September 2020 – Journey of an Evangelist

As business use-cases are changing very rapidly there are many data points which can be discussed before finalizing any particular database technologies. With this post I am going to highlight few data point which will may help any technologist in selecting databases specific to there use-cases.

1)COST : Before selecting any technology for your use-cases it is better to consider cost factor upfront. Don’t ignore this thing initially as it will be become of the deciding factor when me move ahead. Below mentioned are some of the data-point which can be used to evaluate cost factor related to any databases:

Open source or licensed database technology is needed?

Maintenance cost of this database technology?

Cost to scale current database server?

Does it provide trial version to do initial POC?

Short-term costs like subscription fees, per-use charges, and “hidden” which are buried in the product offering?

Support fees related to this database technology?

2)SLA: Service level agreement defines the level of service we expect from any database vendor.We have to first decide on Recovery Point Objective(RPO) and Recovery Time Objective(RTO) based on our business requirement.Once RPO and RTO are decided we can use below mentioned queries which help us decide database which are better suited to our requirement:

Availability support should be at-least 99.9%?

Durability support should be at-least 99.99%?

Onsite support business hours and procedures for off-hours support?

Maximum time taken by database technology provider to acknowledge any support ticket raised by team?

Does it provide multi node cluster support?

Does it have any disaster recovery solution?

Time taken to restore any customer data from a backup?

3)Third Party Support:One important aspect before selecting any technology is its compatibility with respect to various third party which comes into picture like Operating Systems, Data Format and Cloud adaptability. Below mentioned data point will highlight some important third party questionnaire’s related to database technology.

Multi Operating Support with respect to Linux,Windows etc is required?

Should be supported by Key Cloud Vendors like AWS ,GOOGLE or Microsoft?

SQL language support is needed?

Supported programming languages will be java,C,C++,Python?

Support of XML,JSON,SPATIAL and unstructured data is needed?

Does it support any third party integration?

4)Data Model:This defines how logical structure of database is modeled. It is the one of the important aspect look by developer/architect before selecting any databases as per business requirement. Below mentioned data point will help in selecting desired database based on its data modeling capabilities:

Schema less design is required?

ACID support is needed?

Limited Query Pattern is needed?
○ ○ ○ ○ ○
REQUIREMENT: Print the passage of the database-selection post starting with "As business use-cases" and going on through "current database server?", keeping every word as it appears. The records further down are not needed here.
○ ○ ○ ○ ○
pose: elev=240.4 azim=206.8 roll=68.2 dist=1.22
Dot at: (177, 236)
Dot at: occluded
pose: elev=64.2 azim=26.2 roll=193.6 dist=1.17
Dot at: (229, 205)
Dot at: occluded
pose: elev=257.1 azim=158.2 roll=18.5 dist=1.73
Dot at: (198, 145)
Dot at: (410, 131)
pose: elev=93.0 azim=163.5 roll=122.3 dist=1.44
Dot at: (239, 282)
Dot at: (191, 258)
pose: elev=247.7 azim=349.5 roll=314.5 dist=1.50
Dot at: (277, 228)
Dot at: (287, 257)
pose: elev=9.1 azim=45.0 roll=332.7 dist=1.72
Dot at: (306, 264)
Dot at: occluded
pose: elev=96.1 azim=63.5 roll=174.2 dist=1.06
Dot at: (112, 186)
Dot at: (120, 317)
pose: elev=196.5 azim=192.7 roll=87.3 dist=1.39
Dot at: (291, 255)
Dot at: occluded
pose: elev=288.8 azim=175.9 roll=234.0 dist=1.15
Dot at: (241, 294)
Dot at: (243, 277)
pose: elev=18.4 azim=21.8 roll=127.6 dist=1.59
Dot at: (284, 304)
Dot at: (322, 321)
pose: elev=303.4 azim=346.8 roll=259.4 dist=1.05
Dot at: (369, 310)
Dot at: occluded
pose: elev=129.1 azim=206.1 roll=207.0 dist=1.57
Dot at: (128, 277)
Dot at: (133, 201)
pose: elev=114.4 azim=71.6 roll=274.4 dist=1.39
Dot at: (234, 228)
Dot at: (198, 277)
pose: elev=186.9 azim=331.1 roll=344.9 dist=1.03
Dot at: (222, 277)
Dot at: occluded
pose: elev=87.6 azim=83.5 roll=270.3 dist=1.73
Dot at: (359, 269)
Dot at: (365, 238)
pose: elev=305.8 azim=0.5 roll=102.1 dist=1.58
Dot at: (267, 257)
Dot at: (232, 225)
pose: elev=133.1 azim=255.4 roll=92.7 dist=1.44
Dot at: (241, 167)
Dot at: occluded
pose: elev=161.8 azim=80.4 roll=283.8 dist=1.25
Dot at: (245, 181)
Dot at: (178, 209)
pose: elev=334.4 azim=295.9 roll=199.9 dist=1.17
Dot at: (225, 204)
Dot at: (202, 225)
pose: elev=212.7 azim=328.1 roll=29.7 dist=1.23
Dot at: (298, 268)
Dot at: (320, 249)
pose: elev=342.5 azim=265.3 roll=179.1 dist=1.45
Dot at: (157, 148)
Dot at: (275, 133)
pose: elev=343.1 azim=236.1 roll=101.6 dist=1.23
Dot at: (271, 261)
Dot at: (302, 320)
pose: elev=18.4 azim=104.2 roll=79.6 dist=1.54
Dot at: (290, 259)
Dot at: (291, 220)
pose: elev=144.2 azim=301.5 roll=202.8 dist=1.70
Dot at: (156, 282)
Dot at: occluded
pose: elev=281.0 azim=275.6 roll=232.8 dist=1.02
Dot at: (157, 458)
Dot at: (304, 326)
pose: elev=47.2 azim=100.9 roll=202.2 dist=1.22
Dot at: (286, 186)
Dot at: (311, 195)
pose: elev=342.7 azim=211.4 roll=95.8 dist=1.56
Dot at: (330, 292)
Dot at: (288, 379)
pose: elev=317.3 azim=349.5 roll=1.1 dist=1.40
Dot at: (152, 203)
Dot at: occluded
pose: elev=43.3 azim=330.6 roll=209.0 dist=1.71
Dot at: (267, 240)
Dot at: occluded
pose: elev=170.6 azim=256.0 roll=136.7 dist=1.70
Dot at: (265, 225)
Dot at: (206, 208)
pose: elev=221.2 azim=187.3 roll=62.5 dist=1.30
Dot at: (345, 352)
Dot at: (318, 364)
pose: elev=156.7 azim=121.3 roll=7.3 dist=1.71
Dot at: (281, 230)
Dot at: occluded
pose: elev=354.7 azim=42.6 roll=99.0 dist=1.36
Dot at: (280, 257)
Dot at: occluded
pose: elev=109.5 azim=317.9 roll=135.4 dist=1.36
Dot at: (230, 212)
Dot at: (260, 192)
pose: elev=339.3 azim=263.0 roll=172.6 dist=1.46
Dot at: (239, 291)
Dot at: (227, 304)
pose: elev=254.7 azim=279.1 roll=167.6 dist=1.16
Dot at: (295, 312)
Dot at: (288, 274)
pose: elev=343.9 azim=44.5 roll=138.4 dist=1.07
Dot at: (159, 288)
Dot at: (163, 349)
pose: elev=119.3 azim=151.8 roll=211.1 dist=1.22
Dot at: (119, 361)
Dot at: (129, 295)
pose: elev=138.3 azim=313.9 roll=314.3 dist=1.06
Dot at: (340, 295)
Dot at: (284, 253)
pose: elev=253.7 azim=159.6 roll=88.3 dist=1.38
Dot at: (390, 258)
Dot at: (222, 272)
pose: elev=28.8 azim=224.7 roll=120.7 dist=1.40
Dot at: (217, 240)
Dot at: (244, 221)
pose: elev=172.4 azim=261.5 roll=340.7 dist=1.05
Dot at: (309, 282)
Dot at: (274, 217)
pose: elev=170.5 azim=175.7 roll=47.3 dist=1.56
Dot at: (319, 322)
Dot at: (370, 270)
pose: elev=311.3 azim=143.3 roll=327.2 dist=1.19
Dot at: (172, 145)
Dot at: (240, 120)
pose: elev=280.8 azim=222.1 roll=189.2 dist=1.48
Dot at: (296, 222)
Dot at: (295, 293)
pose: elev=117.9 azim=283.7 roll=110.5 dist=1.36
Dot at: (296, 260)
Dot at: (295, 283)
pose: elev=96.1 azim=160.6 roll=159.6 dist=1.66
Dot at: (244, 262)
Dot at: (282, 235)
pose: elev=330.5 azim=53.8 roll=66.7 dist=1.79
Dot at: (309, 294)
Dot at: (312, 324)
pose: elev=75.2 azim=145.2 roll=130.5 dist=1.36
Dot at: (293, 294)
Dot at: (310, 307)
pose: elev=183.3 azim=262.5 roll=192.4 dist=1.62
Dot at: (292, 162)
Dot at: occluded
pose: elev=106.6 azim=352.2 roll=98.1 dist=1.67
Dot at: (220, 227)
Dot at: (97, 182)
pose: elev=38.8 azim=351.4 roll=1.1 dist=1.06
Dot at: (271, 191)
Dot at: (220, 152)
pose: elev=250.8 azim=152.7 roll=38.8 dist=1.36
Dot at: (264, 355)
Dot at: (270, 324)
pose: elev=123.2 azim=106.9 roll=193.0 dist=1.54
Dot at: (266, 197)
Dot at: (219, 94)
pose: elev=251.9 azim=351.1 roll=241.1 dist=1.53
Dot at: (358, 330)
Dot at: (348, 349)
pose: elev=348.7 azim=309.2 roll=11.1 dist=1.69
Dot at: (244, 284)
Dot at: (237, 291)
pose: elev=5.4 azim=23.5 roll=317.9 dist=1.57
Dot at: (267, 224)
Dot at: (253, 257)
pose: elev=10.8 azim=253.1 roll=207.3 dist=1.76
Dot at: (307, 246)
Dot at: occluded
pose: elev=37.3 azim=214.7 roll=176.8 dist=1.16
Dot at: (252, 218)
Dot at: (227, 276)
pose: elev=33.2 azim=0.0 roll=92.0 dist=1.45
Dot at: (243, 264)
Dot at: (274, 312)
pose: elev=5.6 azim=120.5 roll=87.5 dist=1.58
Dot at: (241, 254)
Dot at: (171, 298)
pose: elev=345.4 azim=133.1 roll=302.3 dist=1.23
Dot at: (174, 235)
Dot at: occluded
○ ○ ○ ○ ○
EXERCISE SOLUTION:
As business use-cases are changing very rapidly there are many data points which can be discussed before finalizing any particular database technologies. With this post I am going to highlight few data point which will may help any technologist in selecting databases specific to there use-cases.

1)COST : Before selecting any technology for your use-cases it is better to consider cost factor upfront. Don’t ignore this thing initially as it will be become of the deciding factor when me move ahead. Below mentioned are some of the data-point which can be used to evaluate cost factor related to any databases:

Open source or licensed database technology is needed?

Maintenance cost of this database technology?

Cost to scale current database server?